Rendered images with source text:
※

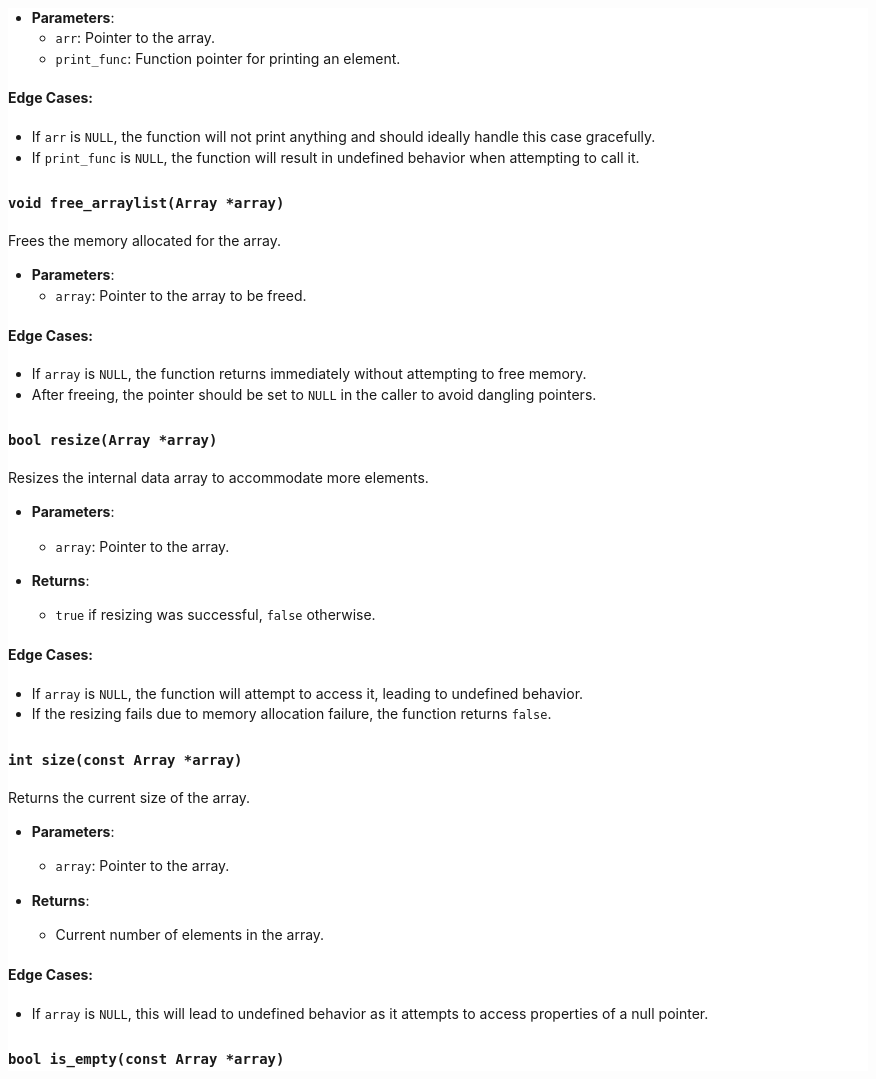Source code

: - **Parameters**:
  - `arr`: Pointer to the array.
  - `print_func`: Function pointer for printing an element.

#### Edge Cases:

- If `arr` is `NULL`, the function will not print anything and should ideally handle this case gracefully.
- If `print_func` is `NULL`, the function will result in undefined behavior when attempting to call it.

### `void free_arraylist(Array *array)`

Frees the memory allocated for the array.

- **Parameters**:
  - `array`: Pointer to the array to be freed.

#### Edge Cases:

- If `array` is `NULL`, the function returns immediately without attempting to free memory.
- After freeing, the pointer should be set to `NULL` in the caller to avoid dangling pointers.

### `bool resize(Array *array)`

Resizes the internal data array to accommodate more elements.

- **Parameters**:

  - `array`: Pointer to the array.

- **Returns**:
  - `true` if resizing was successful, `false` otherwise.

#### Edge Cases:

- If `array` is `NULL`, the function will attempt to access it, leading to undefined behavior.
- If the resizing fails due to memory allocation failure, the function returns `false`.

### `int size(const Array *array)`

Returns the current size of the array.

- **Parameters**:

  - `array`: Pointer to the array.

- **Returns**:
  - Current number of elements in the array.

#### Edge Cases:

- If `array` is `NULL`, this will lead to undefined behavior as it attempts to access properties of a null pointer.

### `bool is_empty(const Array *array)`
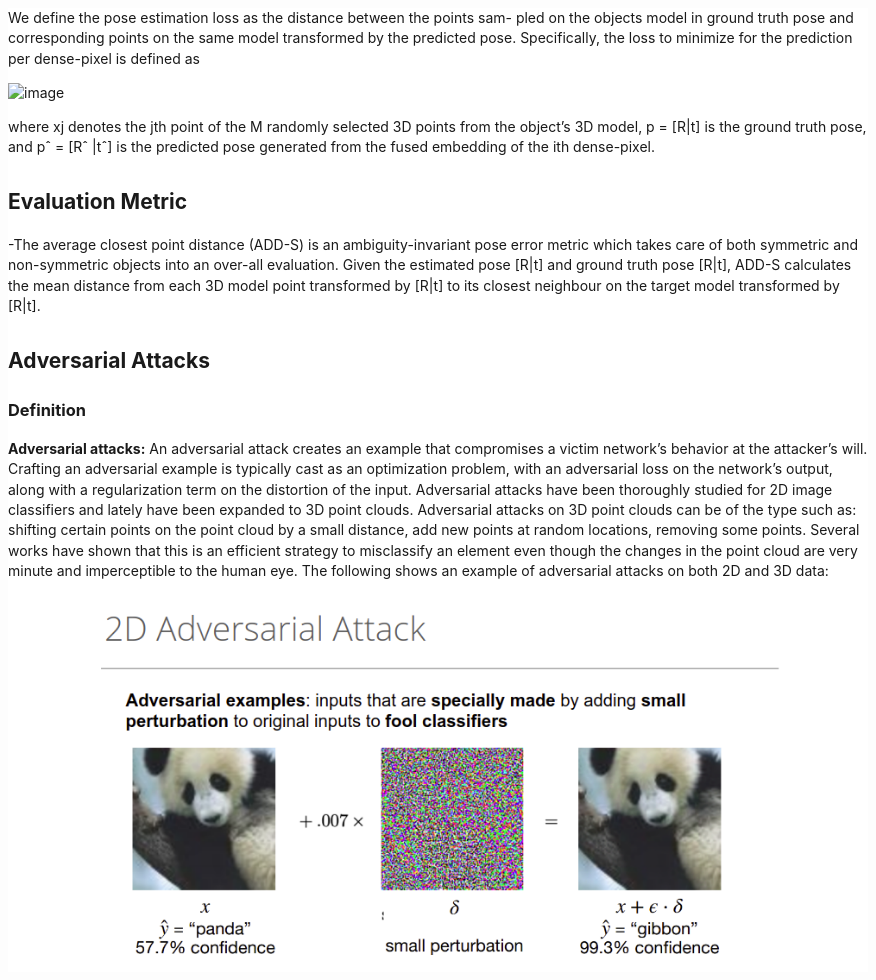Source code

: We define the pose estimation loss as the distance between the points sam- pled on the objects model in ground truth pose and corresponding points on the same model transformed by the predicted pose. Specifically, the loss to minimize for the prediction per dense-pixel is defined as

![image](https://user-images.githubusercontent.com/54212099/118355399-cb195680-b53d-11eb-972c-6441233d134e.png)

where xj denotes the jth point of the M randomly selected 3D points from the object’s 3D model, p = [R|t] is the ground truth pose, and pˆ = [Rˆ |tˆ] is the predicted pose generated from the fused embedding of the ith dense-pixel.

## Evaluation Metric
-The average closest point distance (ADD-S) is an ambiguity-invariant pose error metric which takes care of both symmetric and non-symmetric objects into an over-all evaluation. Given the estimated pose [R|t] and ground truth pose [R|t], ADD-S calculates the mean distance from each 3D model point transformed by [R|t] to its closest neighbour on the target model transformed by [R|t].

## Adversarial Attacks

### Definition
**Adversarial attacks:** An adversarial attack creates an example that compromises a victim network’s behavior at the
attacker’s will. Crafting an adversarial example is typically cast as an optimization problem, with an adversarial loss on the network’s output, along with a regularization term on the distortion of the input. Adversarial attacks have been thoroughly studied for 2D image classifiers and lately have been expanded to 3D
point clouds. Adversarial attacks on 3D point clouds can be of the type such as: shifting certain points on the point cloud by a small distance, add new points at random locations, removing some points. Several works have shown that this is an efficient strategy to misclassify an element even though the changes in the point cloud are very minute and imperceptible to the human eye. The following shows an example of adversarial attacks on both 2D and 3D data:

<p align="center">
	<img src ="images/2D_Adversarial.png" width="700" />
</p>
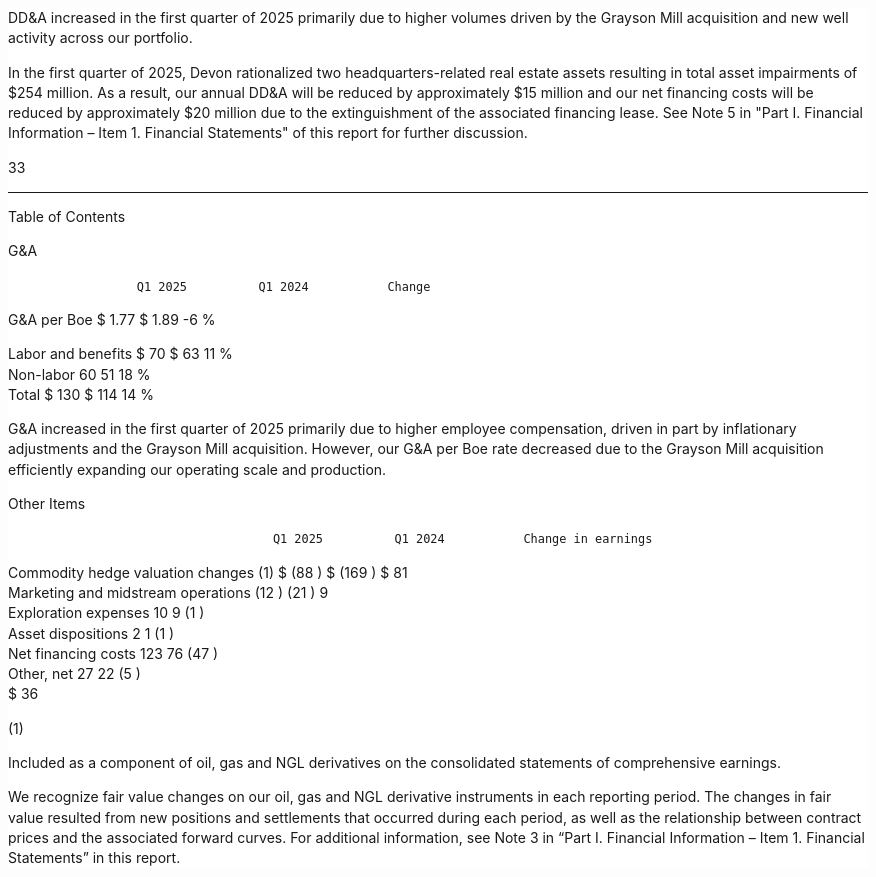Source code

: DD&A increased in the first quarter of 2025 primarily due to higher volumes driven by the Grayson Mill acquisition and new well activity across our portfolio.

In the first quarter of 2025, Devon rationalized two headquarters-related real estate assets resulting in total asset impairments of $254 million. As a result, our annual DD&A will be reduced by approximately $15 million and our net financing costs will be reduced by approximately $20 million due to the extinguishment of the associated financing lease. See Note 5 in "Part I. Financial Information – Item 1. Financial Statements" of this report for further discussion.

33

* * *

Table of Contents

G&A

                                                                            
                      Q1 2025          Q1 2024           Change    
G&A per Boe           $        1.77             $  1.89              -6  %  
                                                                   
Labor and benefits    $        70               $  63                11  %  
Non-labor                      60                  51                18  %  
Total                 $        130              $  114               14  %  

G&A increased in the first quarter of 2025 primarily due to higher employee compensation, driven in part by inflationary adjustments and the Grayson Mill acquisition. However, our G&A per Boe rate decreased due to the Grayson Mill acquisition efficiently expanding our operating scale and production.

Other Items

                                                                                                               
                                         Q1 2025          Q1 2024           Change in earnings      
Commodity hedge valuation changes (1)    $        (88  )           $  (169  )                       $  81      
Marketing and midstream operations                (12  )              (21   )                          9       
Exploration expenses                              10                  9                                (1   )  
Asset dispositions                                2                   1                                (1   )  
Net financing costs                               123                 76                               (47  )  
Other, net                                        27                  22                               (5   )  
                                                                            $                   36     

(1)

Included as a component of oil, gas and NGL derivatives on the consolidated statements of comprehensive earnings.

We recognize fair value changes on our oil, gas and NGL derivative instruments in each reporting period. The changes in fair value resulted from new positions and settlements that occurred during each period, as well as the relationship between contract prices and the associated forward curves. For additional information, see Note 3 in “Part I. Financial Information – Item 1. Financial Statements” in this report.
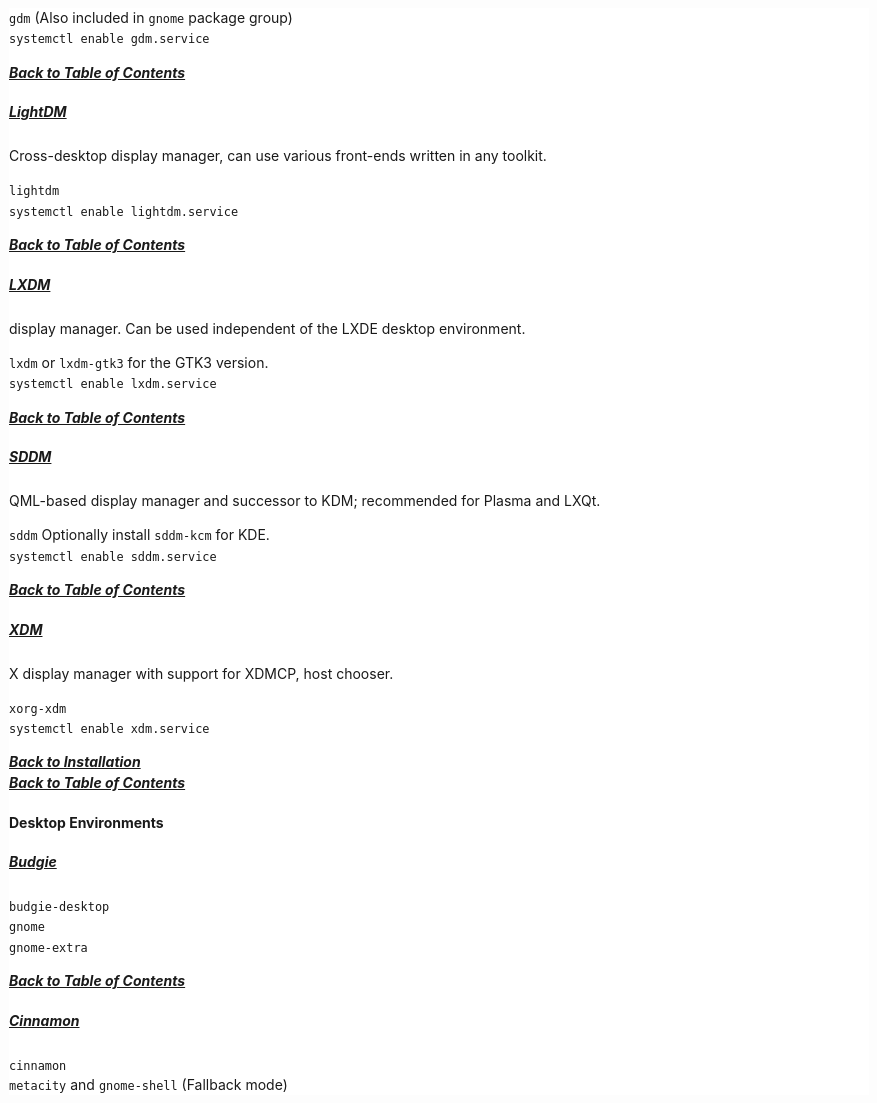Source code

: `gdm` (Also included in `gnome` package group)  
`systemctl enable gdm.service`  

***[Back to Table of Contents](#TOC)***

##### <a name="5b7b"></a> **[LightDM](https://wiki.archlinux.org/index.php/LightDM)**

Cross-desktop display manager, can use various front-ends written in any toolkit.  

`lightdm`  
`systemctl enable lightdm.service`  

***[Back to Table of Contents](#TOC)***

##### <a name="5b7c"></a> **[LXDM](https://wiki.archlinux.org/index.php/LXDM)**

display manager. Can be used independent of the LXDE desktop environment.  

`lxdm` or `lxdm-gtk3` for the GTK3 version.  
`systemctl enable lxdm.service`  

***[Back to Table of Contents](#TOC)***

##### <a name="5b7d"></a> **[SDDM](https://wiki.archlinux.org/index.php/SDDM)**

QML-based display manager and successor to KDM; recommended for Plasma and LXQt.  

`sddm` Optionally install `sddm-kcm` for KDE.  
`systemctl enable sddm.service`  

***[Back to Table of Contents](#TOC)***

##### <a name="5b7e"></a> **[XDM](https://wiki.archlinux.org/index.php/XDM)**

X display manager with support for XDMCP, host chooser.  

`xorg-xdm`  
`systemctl enable xdm.service`  

***[Back to Installation](#3)***  
***[Back to Table of Contents](#TOC)***

#### <a name="5b8"></a> **Desktop Environments**

##### <a name="5b8a"></a> **[Budgie](https://wiki.archlinux.org/index.php/Budgie)** 
`budgie-desktop`  
`gnome`  
`gnome-extra`  

***[Back to Table of Contents](#TOC)***

##### <a name="5b8b"></a> **[Cinnamon](https://wiki.archlinux.org/index.php/Cinnamon)**
`cinnamon`  
`metacity` and `gnome-shell` (Fallback mode)  
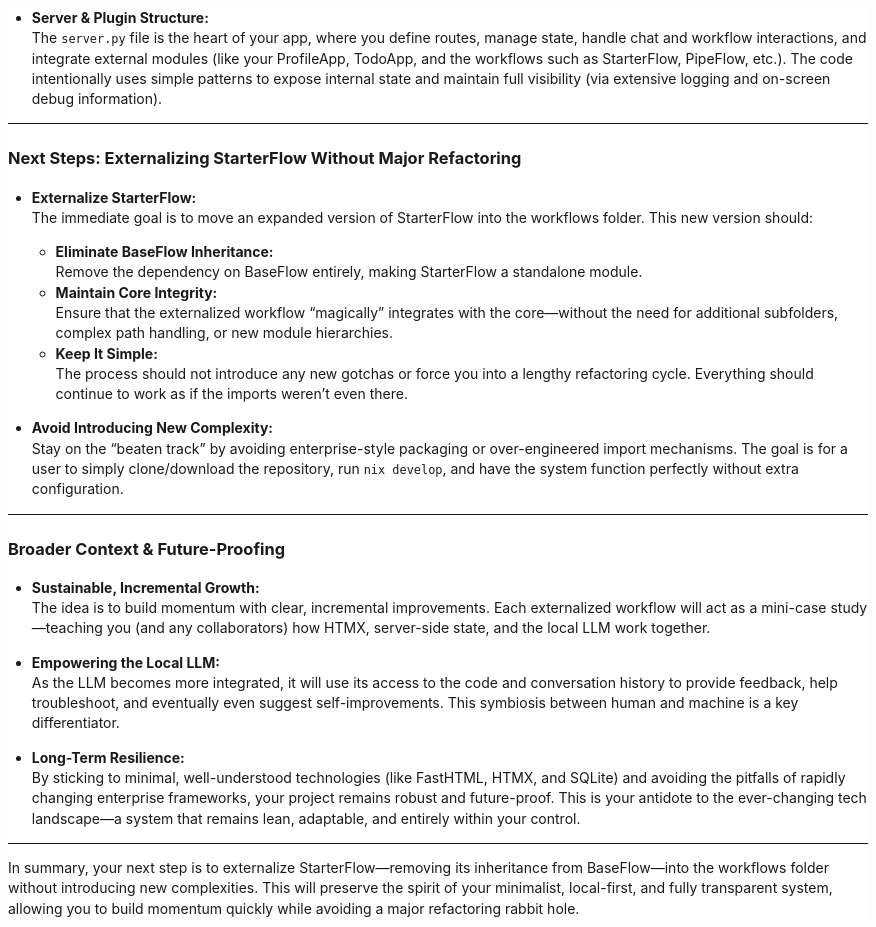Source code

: - **Server & Plugin Structure:**  
  The `server.py` file is the heart of your app, where you define routes, manage state, handle chat and workflow interactions, and integrate external modules (like your ProfileApp, TodoApp, and the workflows such as StarterFlow, PipeFlow, etc.). The code intentionally uses simple patterns to expose internal state and maintain full visibility (via extensive logging and on-screen debug information).

---

### Next Steps: Externalizing StarterFlow Without Major Refactoring

- **Externalize StarterFlow:**  
  The immediate goal is to move an expanded version of StarterFlow into the workflows folder. This new version should:
  - **Eliminate BaseFlow Inheritance:**  
    Remove the dependency on BaseFlow entirely, making StarterFlow a standalone module.
  - **Maintain Core Integrity:**  
    Ensure that the externalized workflow “magically” integrates with the core—without the need for additional subfolders, complex path handling, or new module hierarchies.
  - **Keep It Simple:**  
    The process should not introduce any new gotchas or force you into a lengthy refactoring cycle. Everything should continue to work as if the imports weren’t even there.

- **Avoid Introducing New Complexity:**  
  Stay on the “beaten track” by avoiding enterprise-style packaging or over-engineered import mechanisms. The goal is for a user to simply clone/download the repository, run `nix develop`, and have the system function perfectly without extra configuration.

---

### Broader Context & Future-Proofing

- **Sustainable, Incremental Growth:**  
  The idea is to build momentum with clear, incremental improvements. Each externalized workflow will act as a mini-case study—teaching you (and any collaborators) how HTMX, server-side state, and the local LLM work together.
  
- **Empowering the Local LLM:**  
  As the LLM becomes more integrated, it will use its access to the code and conversation history to provide feedback, help troubleshoot, and eventually even suggest self-improvements. This symbiosis between human and machine is a key differentiator.

- **Long-Term Resilience:**  
  By sticking to minimal, well-understood technologies (like FastHTML, HTMX, and SQLite) and avoiding the pitfalls of rapidly changing enterprise frameworks, your project remains robust and future-proof. This is your antidote to the ever-changing tech landscape—a system that remains lean, adaptable, and entirely within your control.

---

In summary, your next step is to externalize StarterFlow—removing its inheritance from BaseFlow—into the workflows folder without introducing new complexities. This will preserve the spirit of your minimalist, local-first, and fully transparent system, allowing you to build momentum quickly while avoiding a major refactoring rabbit hole.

※

HOW TO COMPLETE THIS TASK:
From the data, collect all lines where the string "externalized" appears.

YOUR RESPONSE:
    Ensure that the externalized workflow “magically” integrates with the core—without the need for additional subfolders, complex path handling, or new module hierarchies.
  The idea is to build momentum with clear, incremental improvements. Each externalized workflow will act as a mini-case study—teaching you (and any collaborators) how HTMX, server-side state, and the local LLM work together.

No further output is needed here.